- WHAT TO DO: Starting at the first line of the entries below, restate each line exactly until you reach the line with "copy of this", and print that one too. Leave the pictures out and stop there.
───── GIVEN DATA
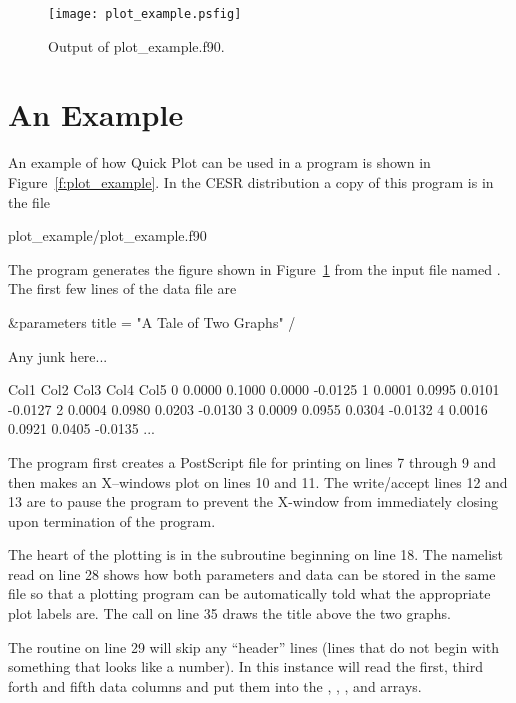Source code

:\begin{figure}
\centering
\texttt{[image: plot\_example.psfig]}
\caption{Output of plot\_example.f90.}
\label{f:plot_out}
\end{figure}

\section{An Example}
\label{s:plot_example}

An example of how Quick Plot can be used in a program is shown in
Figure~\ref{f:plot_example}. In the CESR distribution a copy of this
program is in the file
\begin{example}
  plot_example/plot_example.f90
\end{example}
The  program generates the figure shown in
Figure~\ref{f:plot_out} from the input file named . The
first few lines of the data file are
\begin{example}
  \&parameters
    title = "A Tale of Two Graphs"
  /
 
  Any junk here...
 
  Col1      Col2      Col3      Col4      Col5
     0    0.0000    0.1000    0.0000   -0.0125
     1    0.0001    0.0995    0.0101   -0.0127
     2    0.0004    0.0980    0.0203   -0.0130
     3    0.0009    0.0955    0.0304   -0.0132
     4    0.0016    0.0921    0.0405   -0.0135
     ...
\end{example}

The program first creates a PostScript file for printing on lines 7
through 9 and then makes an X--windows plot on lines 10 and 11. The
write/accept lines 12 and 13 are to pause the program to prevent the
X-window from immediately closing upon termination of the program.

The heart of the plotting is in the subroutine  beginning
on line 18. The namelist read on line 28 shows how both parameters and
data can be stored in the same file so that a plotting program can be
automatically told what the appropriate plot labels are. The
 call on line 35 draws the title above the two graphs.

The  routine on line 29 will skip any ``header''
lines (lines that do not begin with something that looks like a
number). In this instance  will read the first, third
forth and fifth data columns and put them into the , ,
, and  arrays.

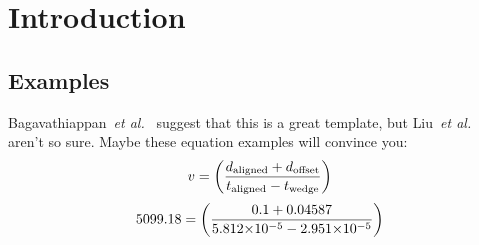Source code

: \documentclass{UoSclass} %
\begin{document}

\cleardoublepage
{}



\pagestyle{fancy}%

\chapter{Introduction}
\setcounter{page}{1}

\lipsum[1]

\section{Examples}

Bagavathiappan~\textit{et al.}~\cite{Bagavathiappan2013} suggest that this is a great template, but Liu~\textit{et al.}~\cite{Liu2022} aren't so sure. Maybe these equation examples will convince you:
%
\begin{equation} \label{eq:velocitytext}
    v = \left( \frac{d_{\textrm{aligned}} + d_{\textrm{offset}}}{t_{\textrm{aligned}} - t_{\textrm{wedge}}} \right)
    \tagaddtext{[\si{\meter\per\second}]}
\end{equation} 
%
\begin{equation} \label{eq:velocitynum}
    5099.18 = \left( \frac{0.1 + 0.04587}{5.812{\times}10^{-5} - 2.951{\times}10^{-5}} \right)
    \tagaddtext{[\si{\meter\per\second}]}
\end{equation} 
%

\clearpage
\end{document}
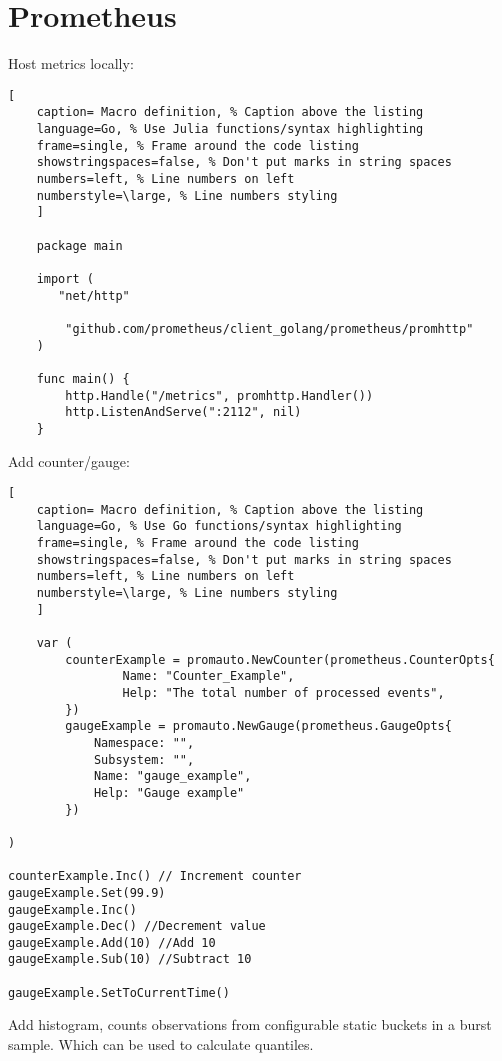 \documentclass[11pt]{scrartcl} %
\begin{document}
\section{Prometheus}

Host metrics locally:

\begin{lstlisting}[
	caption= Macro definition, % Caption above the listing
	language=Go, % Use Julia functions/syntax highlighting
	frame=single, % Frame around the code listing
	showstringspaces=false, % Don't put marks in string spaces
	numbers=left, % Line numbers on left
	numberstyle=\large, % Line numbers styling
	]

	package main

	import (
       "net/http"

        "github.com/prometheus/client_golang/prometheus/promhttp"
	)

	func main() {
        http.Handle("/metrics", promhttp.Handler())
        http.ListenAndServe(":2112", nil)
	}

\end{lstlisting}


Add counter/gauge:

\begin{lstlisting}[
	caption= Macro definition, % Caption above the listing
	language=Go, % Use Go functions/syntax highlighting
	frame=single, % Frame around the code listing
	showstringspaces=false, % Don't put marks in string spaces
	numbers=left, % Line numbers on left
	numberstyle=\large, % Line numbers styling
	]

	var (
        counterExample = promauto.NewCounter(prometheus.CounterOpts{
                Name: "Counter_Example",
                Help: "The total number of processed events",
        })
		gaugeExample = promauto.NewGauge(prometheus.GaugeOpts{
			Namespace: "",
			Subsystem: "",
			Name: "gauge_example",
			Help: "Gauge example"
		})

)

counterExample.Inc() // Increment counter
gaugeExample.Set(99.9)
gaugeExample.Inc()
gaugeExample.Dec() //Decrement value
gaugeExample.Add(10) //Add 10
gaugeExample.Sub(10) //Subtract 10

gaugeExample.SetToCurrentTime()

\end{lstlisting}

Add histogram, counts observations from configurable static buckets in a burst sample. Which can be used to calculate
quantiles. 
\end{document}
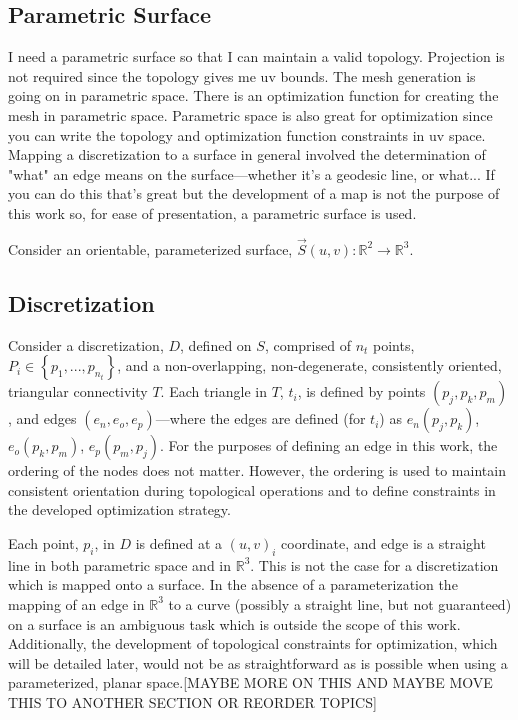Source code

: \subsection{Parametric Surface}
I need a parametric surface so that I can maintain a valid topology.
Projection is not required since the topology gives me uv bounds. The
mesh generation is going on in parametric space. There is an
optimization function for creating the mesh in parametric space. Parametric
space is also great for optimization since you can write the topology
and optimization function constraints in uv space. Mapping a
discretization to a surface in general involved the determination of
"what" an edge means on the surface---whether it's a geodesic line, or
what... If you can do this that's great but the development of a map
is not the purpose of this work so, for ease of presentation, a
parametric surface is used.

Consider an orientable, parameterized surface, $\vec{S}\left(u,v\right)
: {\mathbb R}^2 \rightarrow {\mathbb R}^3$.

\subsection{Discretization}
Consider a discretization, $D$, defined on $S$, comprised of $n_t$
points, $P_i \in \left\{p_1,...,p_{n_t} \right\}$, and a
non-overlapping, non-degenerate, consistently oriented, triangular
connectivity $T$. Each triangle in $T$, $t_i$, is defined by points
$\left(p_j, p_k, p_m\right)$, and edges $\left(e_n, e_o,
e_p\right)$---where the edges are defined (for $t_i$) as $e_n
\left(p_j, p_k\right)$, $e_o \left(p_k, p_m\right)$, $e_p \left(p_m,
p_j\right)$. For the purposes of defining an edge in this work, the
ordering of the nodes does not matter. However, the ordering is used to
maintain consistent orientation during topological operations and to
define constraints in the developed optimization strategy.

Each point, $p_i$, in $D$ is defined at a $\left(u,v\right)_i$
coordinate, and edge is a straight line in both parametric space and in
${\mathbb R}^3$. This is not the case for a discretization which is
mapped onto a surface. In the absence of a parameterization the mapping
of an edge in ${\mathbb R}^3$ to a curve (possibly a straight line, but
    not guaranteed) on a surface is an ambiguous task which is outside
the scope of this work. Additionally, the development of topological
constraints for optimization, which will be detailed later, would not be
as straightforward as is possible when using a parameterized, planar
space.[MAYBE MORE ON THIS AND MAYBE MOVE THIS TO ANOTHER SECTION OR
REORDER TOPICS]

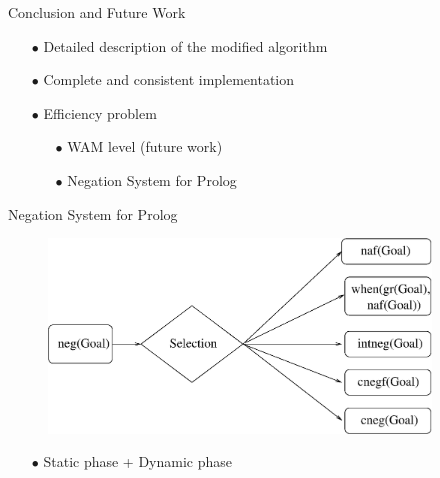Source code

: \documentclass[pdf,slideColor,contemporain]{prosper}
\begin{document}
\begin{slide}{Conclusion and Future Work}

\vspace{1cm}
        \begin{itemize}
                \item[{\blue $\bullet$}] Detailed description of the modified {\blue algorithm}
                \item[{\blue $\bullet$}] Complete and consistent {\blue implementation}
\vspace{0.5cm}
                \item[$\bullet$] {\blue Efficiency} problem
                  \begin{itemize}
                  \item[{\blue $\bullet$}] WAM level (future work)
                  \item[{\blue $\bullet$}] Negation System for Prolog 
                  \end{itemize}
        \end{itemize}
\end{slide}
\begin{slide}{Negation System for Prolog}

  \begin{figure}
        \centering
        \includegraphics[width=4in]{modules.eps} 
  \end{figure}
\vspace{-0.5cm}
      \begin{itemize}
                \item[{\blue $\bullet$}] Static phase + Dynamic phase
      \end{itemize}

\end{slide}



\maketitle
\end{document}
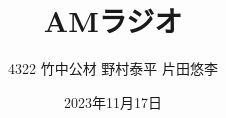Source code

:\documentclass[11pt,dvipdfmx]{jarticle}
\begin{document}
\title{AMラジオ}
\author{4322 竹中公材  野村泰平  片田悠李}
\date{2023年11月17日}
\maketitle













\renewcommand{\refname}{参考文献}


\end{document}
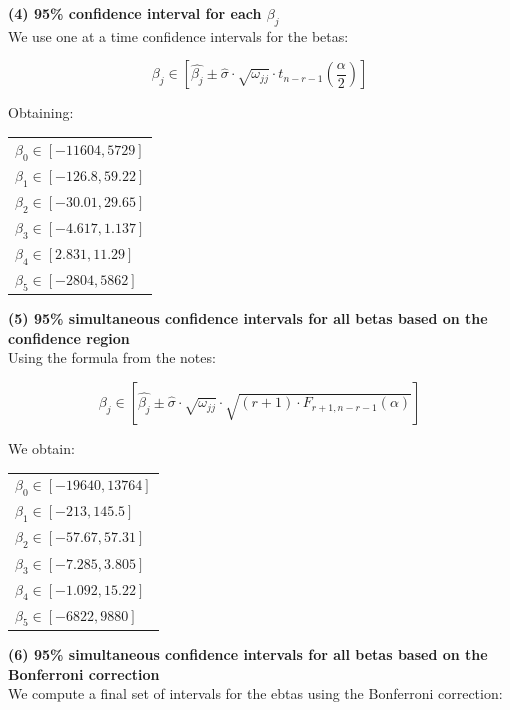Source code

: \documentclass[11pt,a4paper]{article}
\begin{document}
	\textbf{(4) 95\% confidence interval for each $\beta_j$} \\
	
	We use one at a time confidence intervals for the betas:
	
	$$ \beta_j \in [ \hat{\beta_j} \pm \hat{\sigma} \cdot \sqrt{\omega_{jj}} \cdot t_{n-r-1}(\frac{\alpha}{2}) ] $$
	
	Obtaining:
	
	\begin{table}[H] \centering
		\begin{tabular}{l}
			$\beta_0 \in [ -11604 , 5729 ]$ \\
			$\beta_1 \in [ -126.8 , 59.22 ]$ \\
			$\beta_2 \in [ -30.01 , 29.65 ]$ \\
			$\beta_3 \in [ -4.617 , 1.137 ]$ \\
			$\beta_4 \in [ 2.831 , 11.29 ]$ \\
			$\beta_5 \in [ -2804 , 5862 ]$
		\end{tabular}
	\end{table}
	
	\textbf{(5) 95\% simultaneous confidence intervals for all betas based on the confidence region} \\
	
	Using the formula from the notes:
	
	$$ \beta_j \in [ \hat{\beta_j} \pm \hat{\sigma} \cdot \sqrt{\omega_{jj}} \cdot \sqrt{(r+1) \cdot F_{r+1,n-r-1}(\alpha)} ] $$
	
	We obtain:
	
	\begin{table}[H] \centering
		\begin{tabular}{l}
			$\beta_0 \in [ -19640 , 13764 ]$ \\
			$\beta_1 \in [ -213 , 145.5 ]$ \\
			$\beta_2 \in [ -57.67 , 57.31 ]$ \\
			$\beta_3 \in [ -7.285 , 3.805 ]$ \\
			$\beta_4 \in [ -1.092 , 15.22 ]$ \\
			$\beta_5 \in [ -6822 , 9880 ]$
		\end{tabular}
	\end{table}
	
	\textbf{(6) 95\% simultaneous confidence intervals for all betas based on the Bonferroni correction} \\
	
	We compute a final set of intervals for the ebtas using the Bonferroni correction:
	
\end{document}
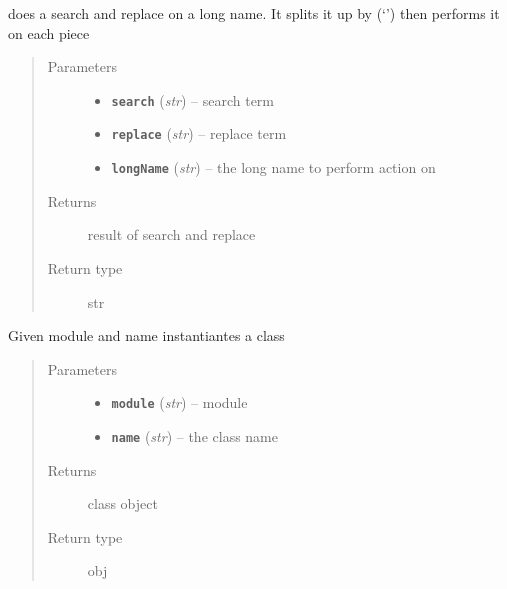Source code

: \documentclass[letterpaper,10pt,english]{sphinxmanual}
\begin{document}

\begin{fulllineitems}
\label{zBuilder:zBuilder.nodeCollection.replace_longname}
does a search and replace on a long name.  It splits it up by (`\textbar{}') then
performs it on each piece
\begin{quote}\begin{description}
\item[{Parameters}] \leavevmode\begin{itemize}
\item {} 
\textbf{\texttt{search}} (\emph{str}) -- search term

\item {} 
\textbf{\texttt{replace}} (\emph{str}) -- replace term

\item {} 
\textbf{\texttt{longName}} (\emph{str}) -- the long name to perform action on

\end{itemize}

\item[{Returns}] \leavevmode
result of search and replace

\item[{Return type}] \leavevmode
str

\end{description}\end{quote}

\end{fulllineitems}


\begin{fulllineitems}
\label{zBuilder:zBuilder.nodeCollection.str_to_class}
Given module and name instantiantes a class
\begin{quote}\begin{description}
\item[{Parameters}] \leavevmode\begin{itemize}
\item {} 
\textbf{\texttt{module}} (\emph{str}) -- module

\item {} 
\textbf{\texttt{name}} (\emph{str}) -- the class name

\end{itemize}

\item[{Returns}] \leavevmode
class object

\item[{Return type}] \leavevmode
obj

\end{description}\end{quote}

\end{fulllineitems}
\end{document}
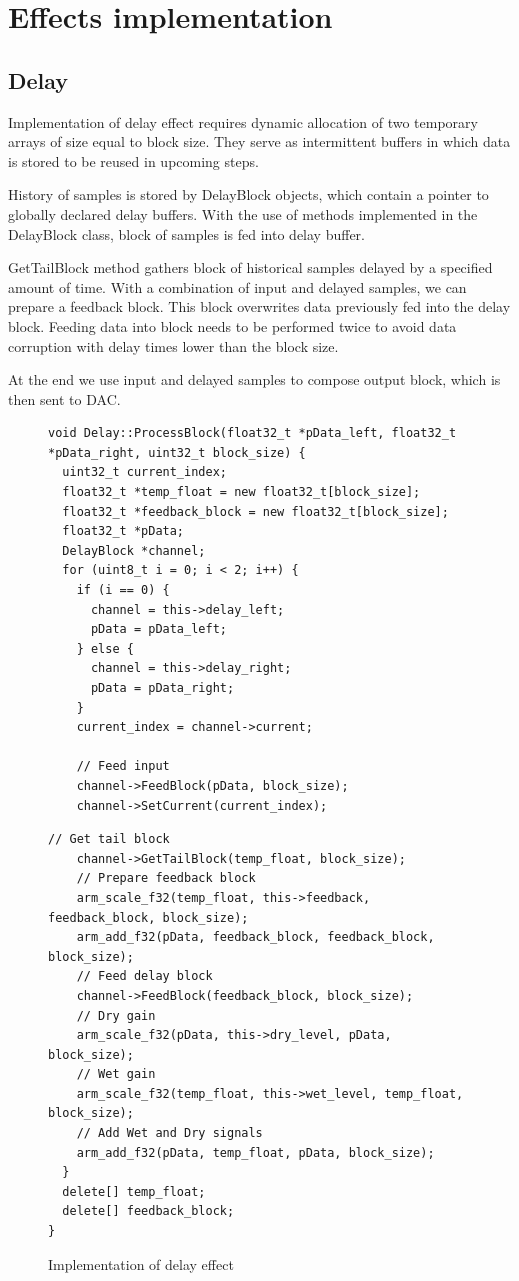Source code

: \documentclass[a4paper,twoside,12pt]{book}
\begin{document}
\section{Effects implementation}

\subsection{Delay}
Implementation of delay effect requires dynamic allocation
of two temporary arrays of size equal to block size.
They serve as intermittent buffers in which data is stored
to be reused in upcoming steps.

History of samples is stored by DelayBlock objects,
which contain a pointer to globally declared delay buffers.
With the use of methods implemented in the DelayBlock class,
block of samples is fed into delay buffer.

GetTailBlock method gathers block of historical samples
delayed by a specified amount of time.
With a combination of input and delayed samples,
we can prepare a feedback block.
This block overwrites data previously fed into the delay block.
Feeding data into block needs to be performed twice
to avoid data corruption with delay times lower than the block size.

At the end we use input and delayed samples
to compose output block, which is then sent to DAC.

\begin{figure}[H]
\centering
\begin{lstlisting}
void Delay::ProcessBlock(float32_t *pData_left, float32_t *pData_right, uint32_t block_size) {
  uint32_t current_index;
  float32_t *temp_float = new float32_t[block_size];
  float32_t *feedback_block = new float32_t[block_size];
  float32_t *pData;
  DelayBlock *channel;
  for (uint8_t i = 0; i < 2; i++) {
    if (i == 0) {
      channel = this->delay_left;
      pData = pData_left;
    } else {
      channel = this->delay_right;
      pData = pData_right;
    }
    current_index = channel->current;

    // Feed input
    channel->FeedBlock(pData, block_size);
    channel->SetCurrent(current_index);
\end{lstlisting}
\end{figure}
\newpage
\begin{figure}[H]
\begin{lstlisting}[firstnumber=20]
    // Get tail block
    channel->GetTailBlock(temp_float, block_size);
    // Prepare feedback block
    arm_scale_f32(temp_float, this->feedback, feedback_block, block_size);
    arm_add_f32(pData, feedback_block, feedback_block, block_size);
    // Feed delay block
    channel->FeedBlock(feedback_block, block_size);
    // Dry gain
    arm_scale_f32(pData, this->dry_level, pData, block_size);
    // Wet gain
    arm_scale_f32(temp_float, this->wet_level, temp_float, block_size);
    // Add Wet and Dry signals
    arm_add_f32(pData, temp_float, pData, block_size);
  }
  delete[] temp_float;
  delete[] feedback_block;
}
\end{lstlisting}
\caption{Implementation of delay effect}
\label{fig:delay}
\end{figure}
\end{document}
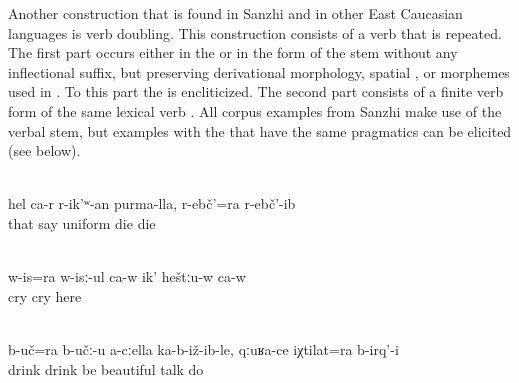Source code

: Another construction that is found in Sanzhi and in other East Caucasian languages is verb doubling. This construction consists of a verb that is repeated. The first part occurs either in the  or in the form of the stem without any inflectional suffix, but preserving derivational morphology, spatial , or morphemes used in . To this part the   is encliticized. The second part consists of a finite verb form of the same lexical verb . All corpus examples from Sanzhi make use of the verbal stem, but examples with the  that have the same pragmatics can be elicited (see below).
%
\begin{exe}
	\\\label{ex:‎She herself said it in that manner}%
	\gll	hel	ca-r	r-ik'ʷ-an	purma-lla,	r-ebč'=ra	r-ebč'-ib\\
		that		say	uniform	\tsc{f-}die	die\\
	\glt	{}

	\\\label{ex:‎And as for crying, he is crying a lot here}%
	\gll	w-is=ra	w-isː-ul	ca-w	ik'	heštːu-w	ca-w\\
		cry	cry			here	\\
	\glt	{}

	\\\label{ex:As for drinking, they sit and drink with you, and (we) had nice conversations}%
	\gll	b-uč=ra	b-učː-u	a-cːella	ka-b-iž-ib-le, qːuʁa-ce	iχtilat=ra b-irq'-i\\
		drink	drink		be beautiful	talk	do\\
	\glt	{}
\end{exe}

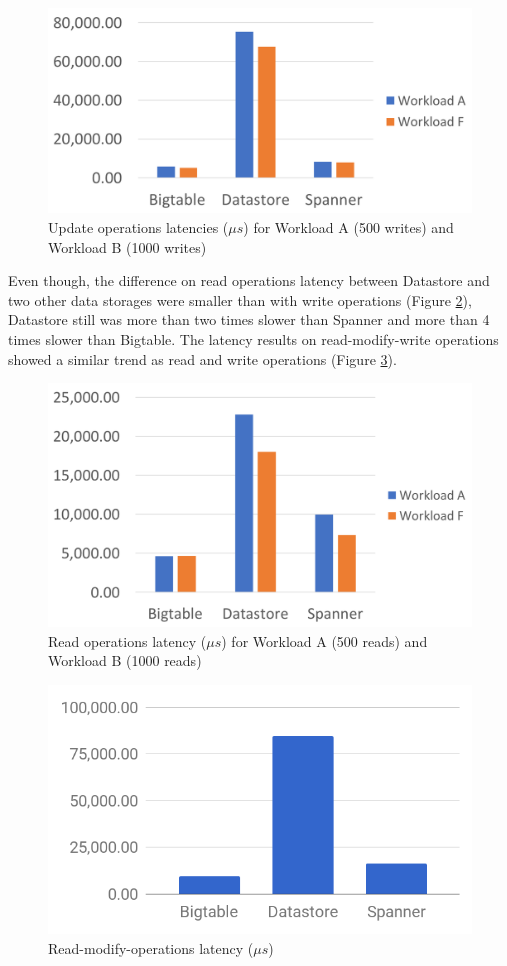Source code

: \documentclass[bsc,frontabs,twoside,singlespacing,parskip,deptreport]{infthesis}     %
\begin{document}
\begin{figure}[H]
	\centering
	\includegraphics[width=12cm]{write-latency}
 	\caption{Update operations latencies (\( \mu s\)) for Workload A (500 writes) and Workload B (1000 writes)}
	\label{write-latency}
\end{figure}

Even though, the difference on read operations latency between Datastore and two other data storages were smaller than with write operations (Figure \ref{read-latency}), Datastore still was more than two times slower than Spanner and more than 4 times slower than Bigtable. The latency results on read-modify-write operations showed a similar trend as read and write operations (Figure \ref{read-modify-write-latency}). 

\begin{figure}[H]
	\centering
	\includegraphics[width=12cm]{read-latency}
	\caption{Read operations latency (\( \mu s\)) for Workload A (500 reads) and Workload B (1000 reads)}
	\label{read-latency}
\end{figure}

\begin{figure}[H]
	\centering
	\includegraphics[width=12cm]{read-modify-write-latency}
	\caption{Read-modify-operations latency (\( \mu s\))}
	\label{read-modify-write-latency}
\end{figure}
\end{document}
──────────
- OUTPUT BELOW:
Source code

:\begin{figure}
\centering
\texttt{[image: plot\_example.psfig]}
\caption{Output of plot\_example.f90.}
\label{f:plot_out}
\end{figure}

\section{An Example}
\label{s:plot_example}

An example of how Quick Plot can be used in a program is shown in
Figure~\ref{f:plot_example}. In the CESR distribution a copy of this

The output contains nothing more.